Who studies it?
Anyone can study the Alexander Technique! I work with all kinds of artists but specialize in working with theatre professionals and advising on productions. I also work with active individuals such as competitive weightlifters, kayak guides, and cyclists as well as people who spend long hours sitting in front of computers. I have significant experience working with the 55+ community and pre-natal women. Whether you are recovering from an injury, training to run a marathon, striving for greater range in performance, or struggling to manage panic attacks, the Alexander Technique can help.
Why study it?
People study the Technique for a variety of reasons. The most common is to relieve pain through learning better coordination of the musculoskeletal system. It also teaches us about our habitual patterns of tension, learned both consciously and unconsciously. These patterns can be then unlearned, enabling the possibility of new choices in posture, movement and reaction. During lessons you'll develop awareness of habits that interfere with your natural coordination.

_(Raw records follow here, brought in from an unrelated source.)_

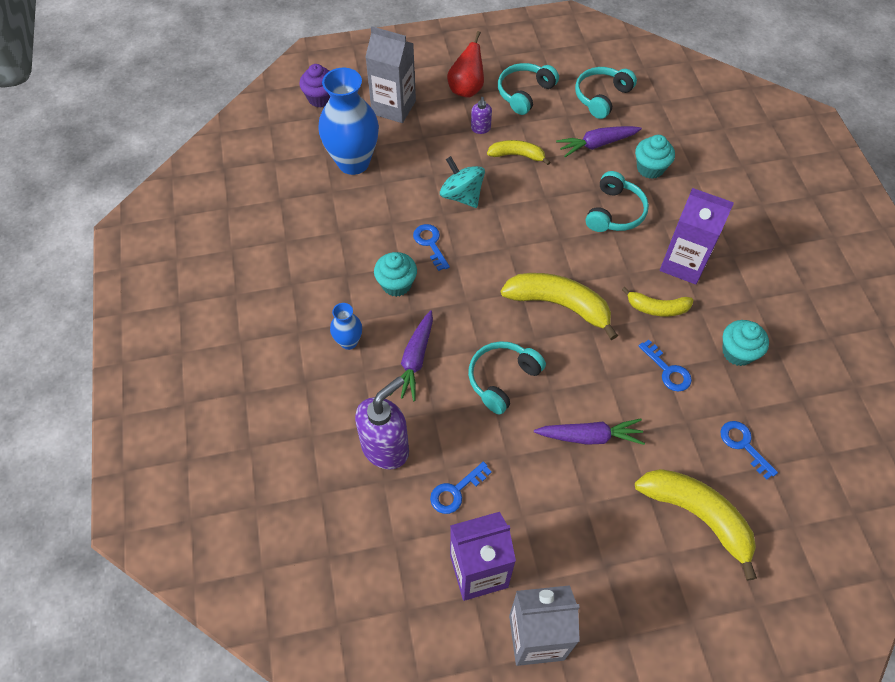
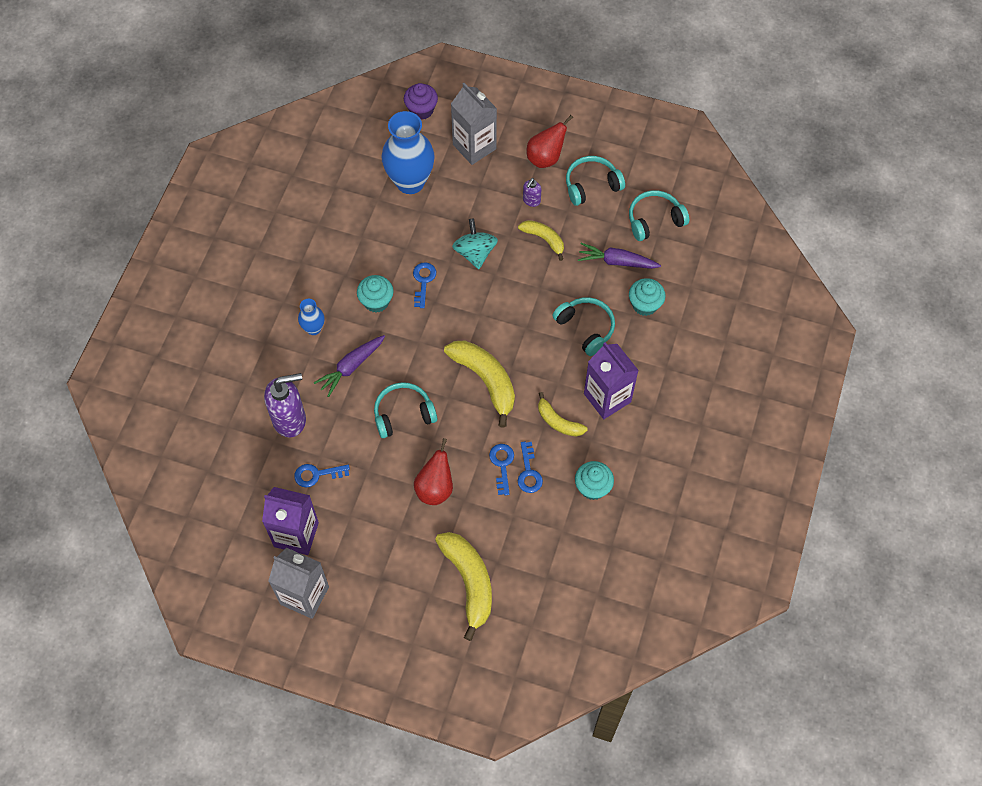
camera: 30 degrees right, 5 degrees up
(589, 436) = (435, 488): purple carrot -> red pear
(615, 212) = (586, 328): turquoise headphones -> turquoise headphones turned 90 degrees counterclockwise
(743, 445) = (541, 554): blue key -> blue key (502, 465)

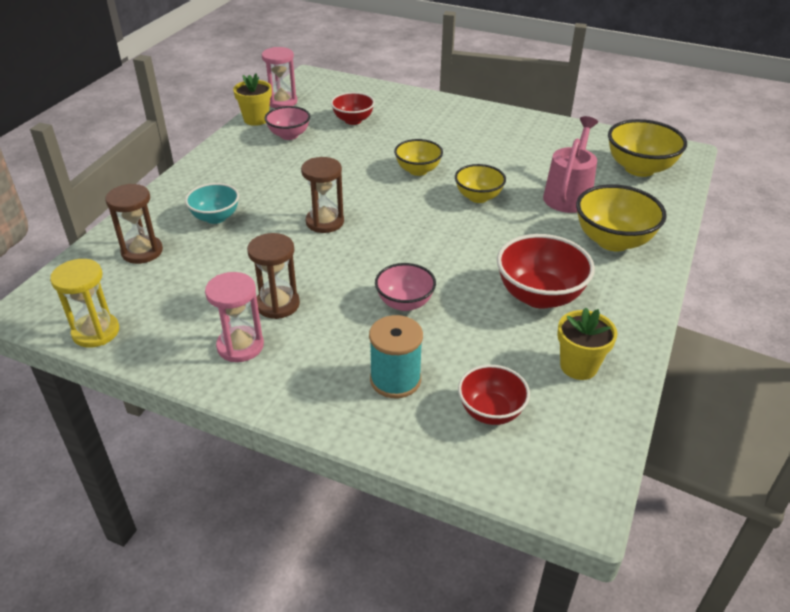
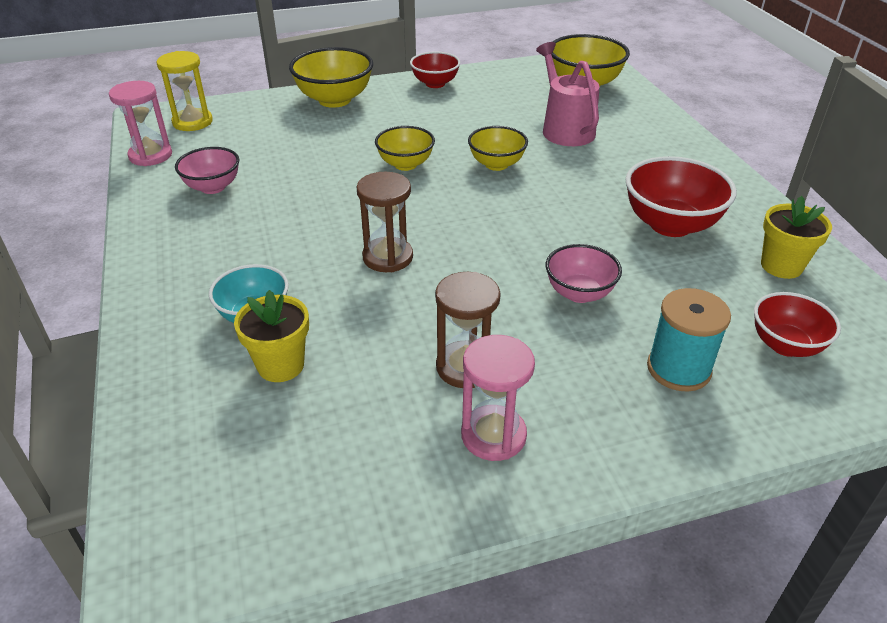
camera: 40 degrees left, 0 degrees up
(96, 332) = (298, 537): yellow hourglass -> yellow hourglass (192, 122)
(142, 251) = (215, 404): brown hourglass -> none
(256, 119) = (145, 186): yellow flower pot -> yellow flower pot (281, 365)
(353, 120) = (265, 143): red bowl -> red bowl (435, 83)
(613, 241) = (652, 151): yellow bowl -> yellow bowl (334, 100)

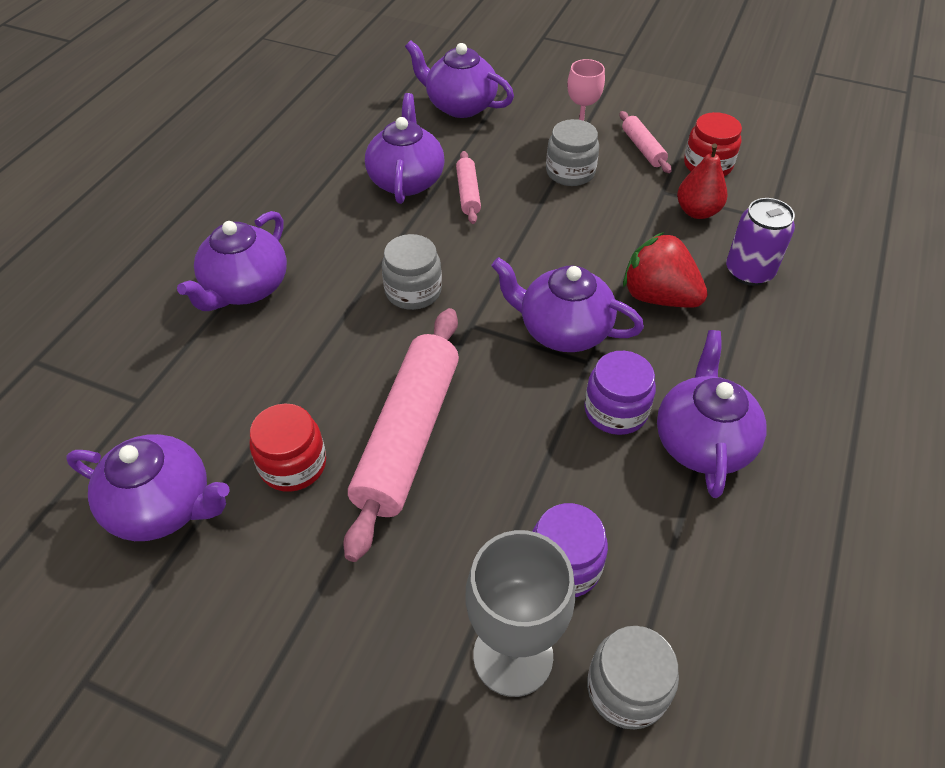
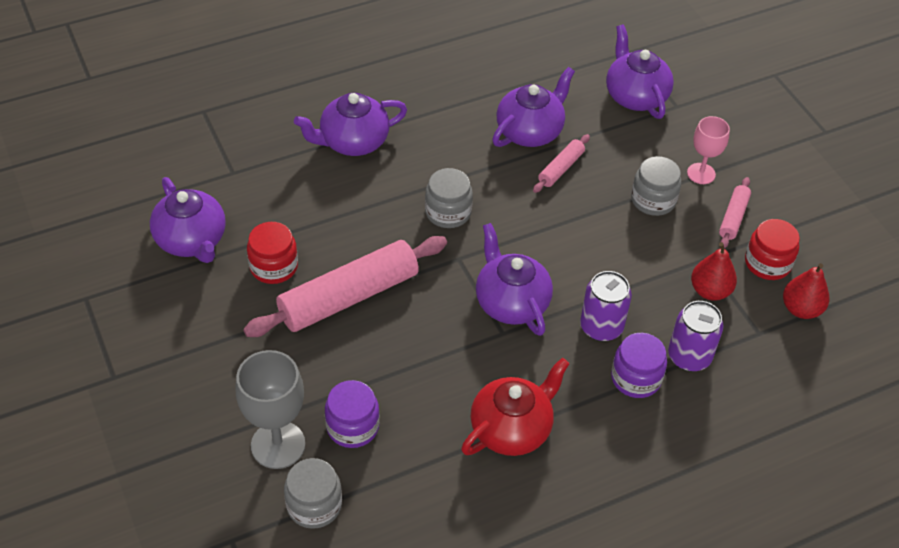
camera: 40 degrees right, 0 degrees up
(615, 410) = (483, 372): purple jar -> purple jar (636, 378)
(658, 297) = (601, 327): red strawberry -> purple can
(702, 441) = (512, 429): purple teapot -> red teapot
(771, 182) = (801, 309): none -> red pear

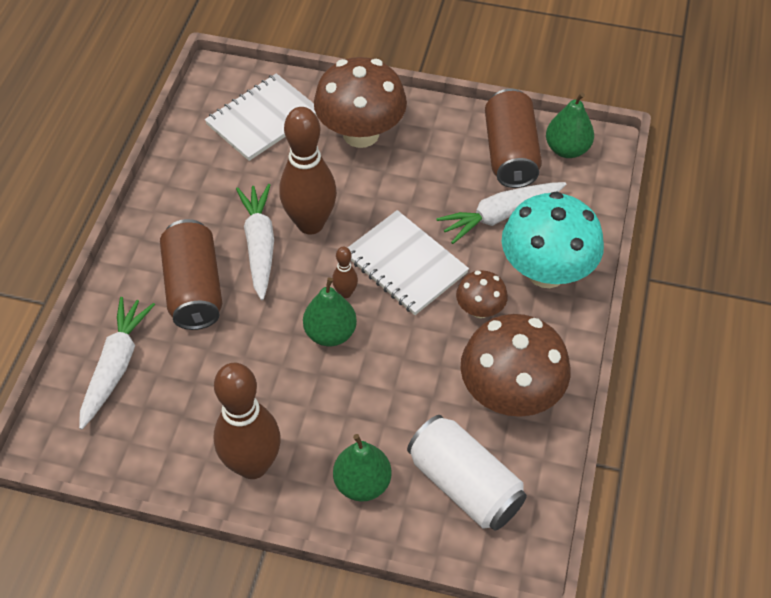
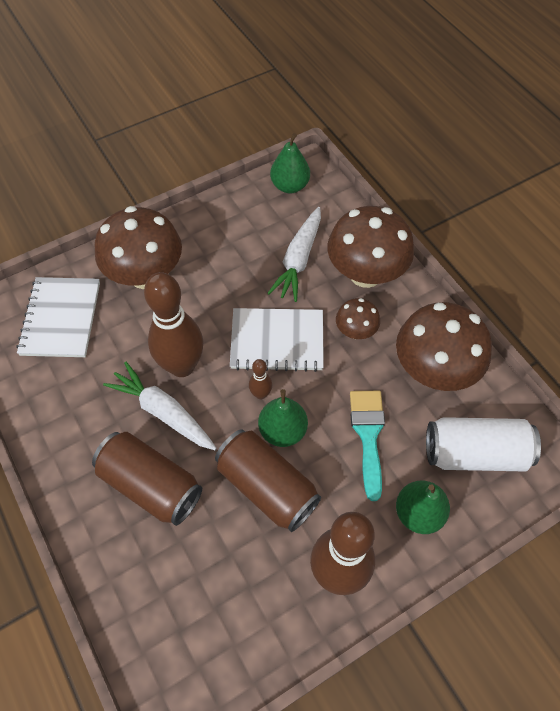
camera: 45 degrees left, 5 degrees up
(116, 366) = (157, 599): white carrot -> none
(393, 394) = (368, 435): none -> turquoise brush
(510, 153) = (259, 214): brown can -> brown can (267, 487)
(546, 271) = (365, 274): turquoise mushroom -> brown mushroom

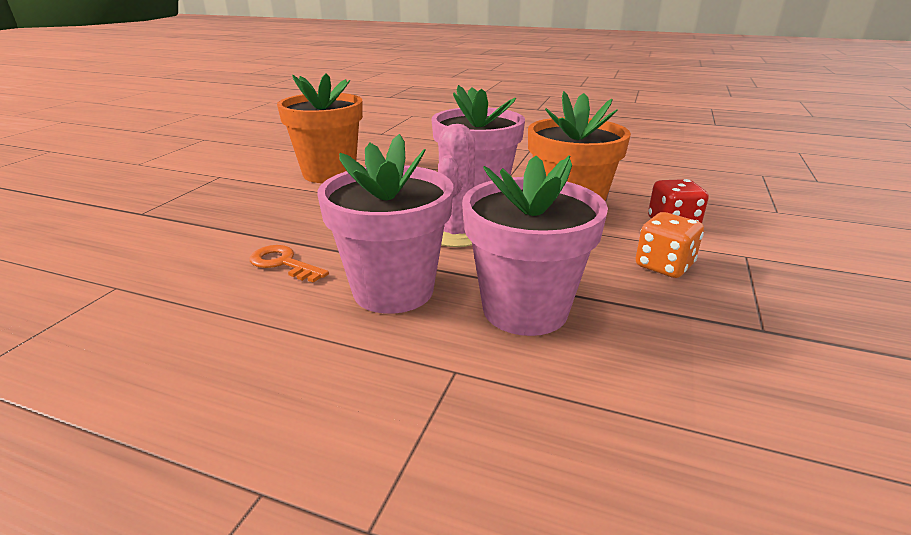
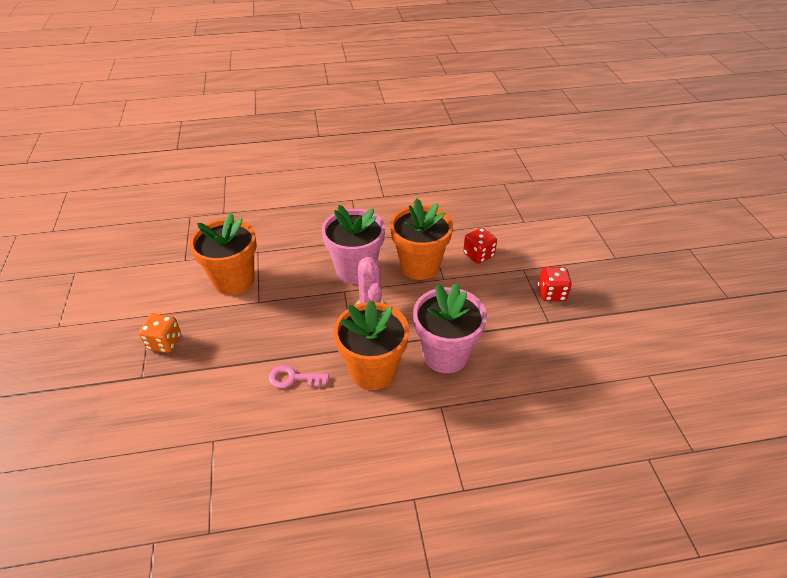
camera: 30 degrees left, 15 degrees up
(283, 263) = (293, 378): orange key -> pink key
(393, 290) = (373, 371): pink flower pot -> orange flower pot
(664, 266) = (490, 294): orange dice -> orange dice (164, 342)
(790, 296) = (551, 293): none -> red dice

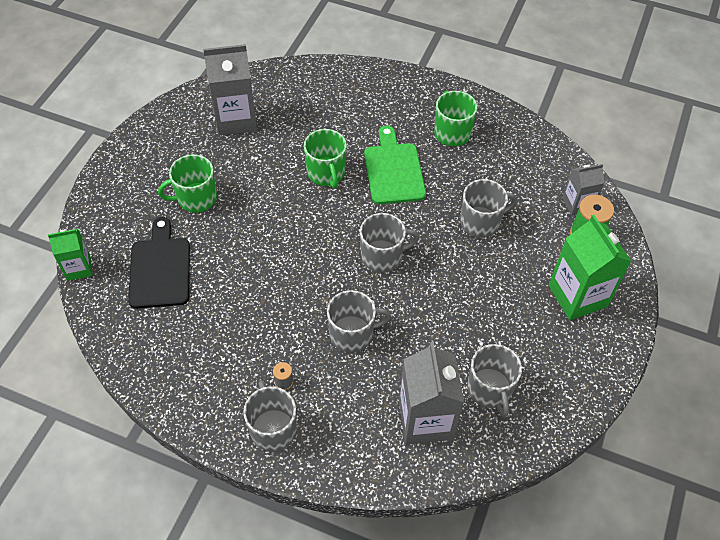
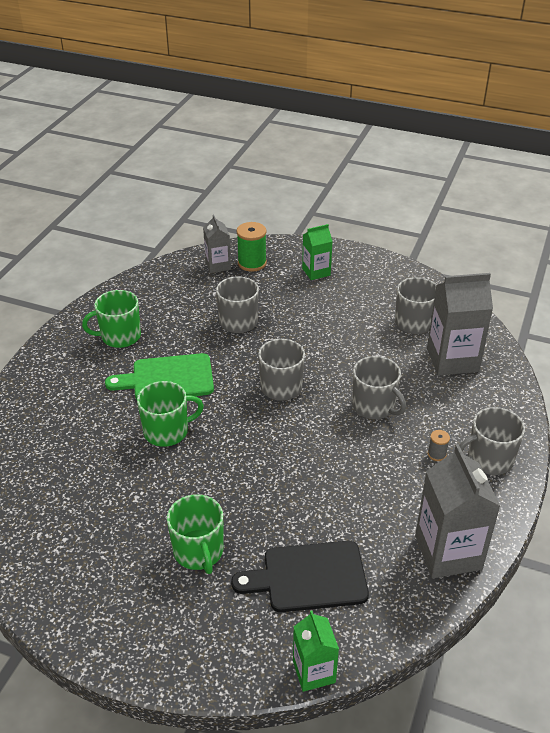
camera: 90 degrees left, 15 degrees down
(236, 119) = (67, 521): grey carton -> grey carton (448, 552)
(352, 334) = (374, 406): grey mug -> grey mug turned 150 degrees clockwise
(577, 296) = (316, 272): green carton -> green carton, size x0.58

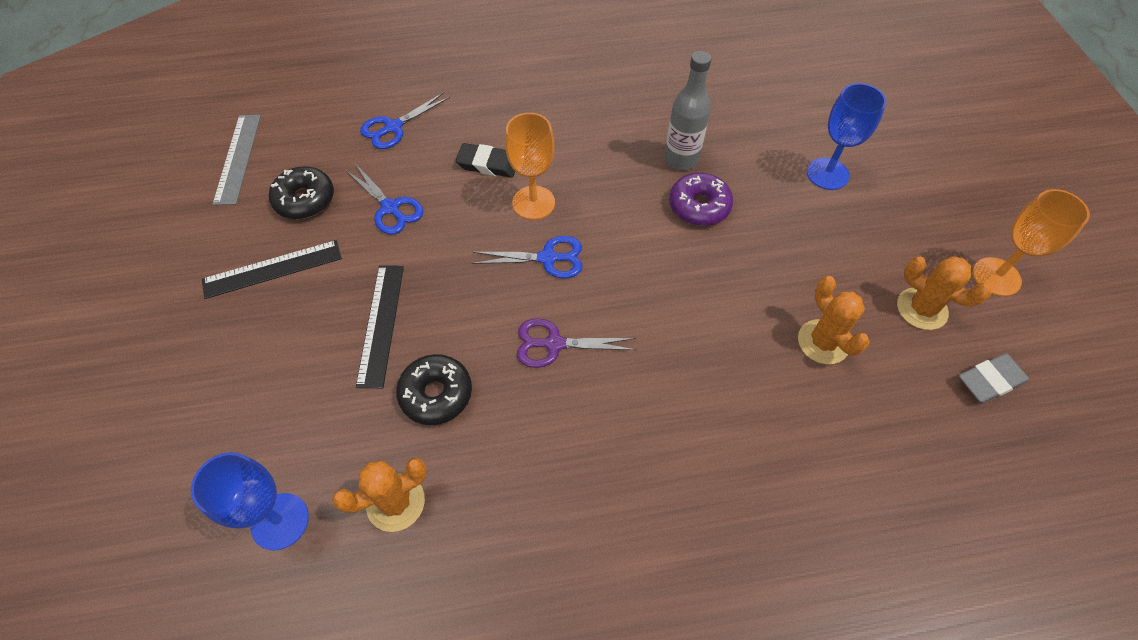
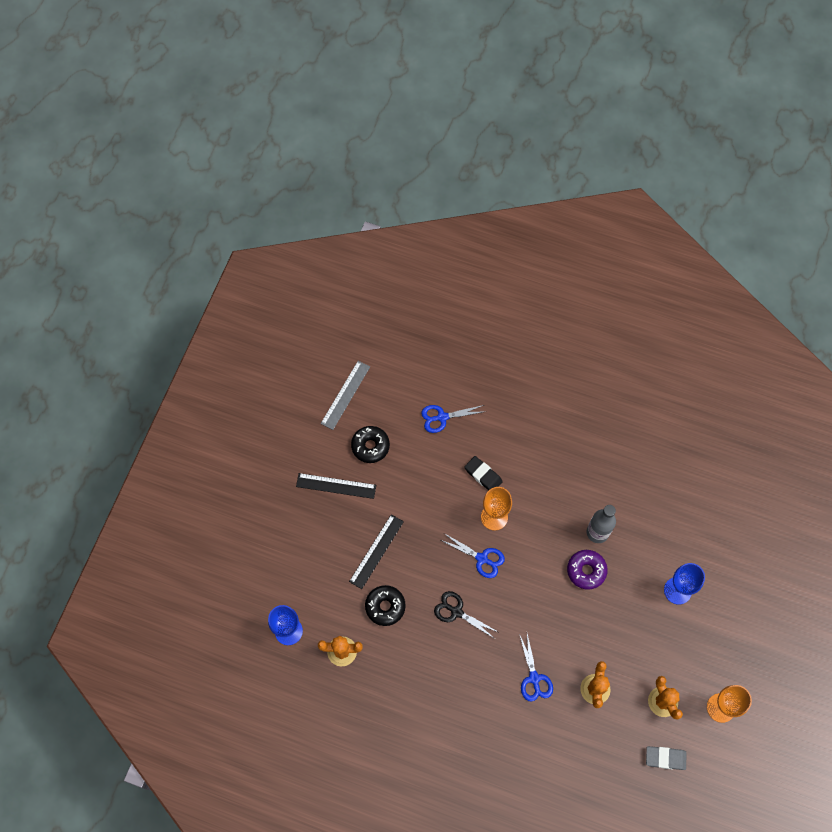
camera: 30 degrees right, 10 degrees up
(390, 208) = (414, 478): blue scissors -> blue scissors (534, 678)
(554, 344) = (456, 612): purple scissors -> black scissors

You'll learn how to undo these patterns and develop the ability to consciously redirect your whole self into an optimal state of being and functioning. Through direct experience you’ll learn how to go about your daily activities with increasingly greater ease and less effort.
About its founder
F.M. Alexander (1869-1955) was an Australian actor who developed what is now known as the Alexander Technique. As a young man he had an excellent reputation for his one-man Shakespearian orations, but he would have trouble with his voice every time he performed. The solutions prescribed by numerous doctors and specialists did not cure him. A turning point came when Alexander hypothesized that he himself must have been doing something to make himself lose his voice. He then embarked on an extended period of self-observation and discovered that the way he was actually using his body did not match his perception of how he was using his body. Over the course of many years, he developed and continually refined a method for increasing sensory perception by freeing oneself from habitual patterns of thinking and movement.
Today, the Alexander Technique is taught all over the world.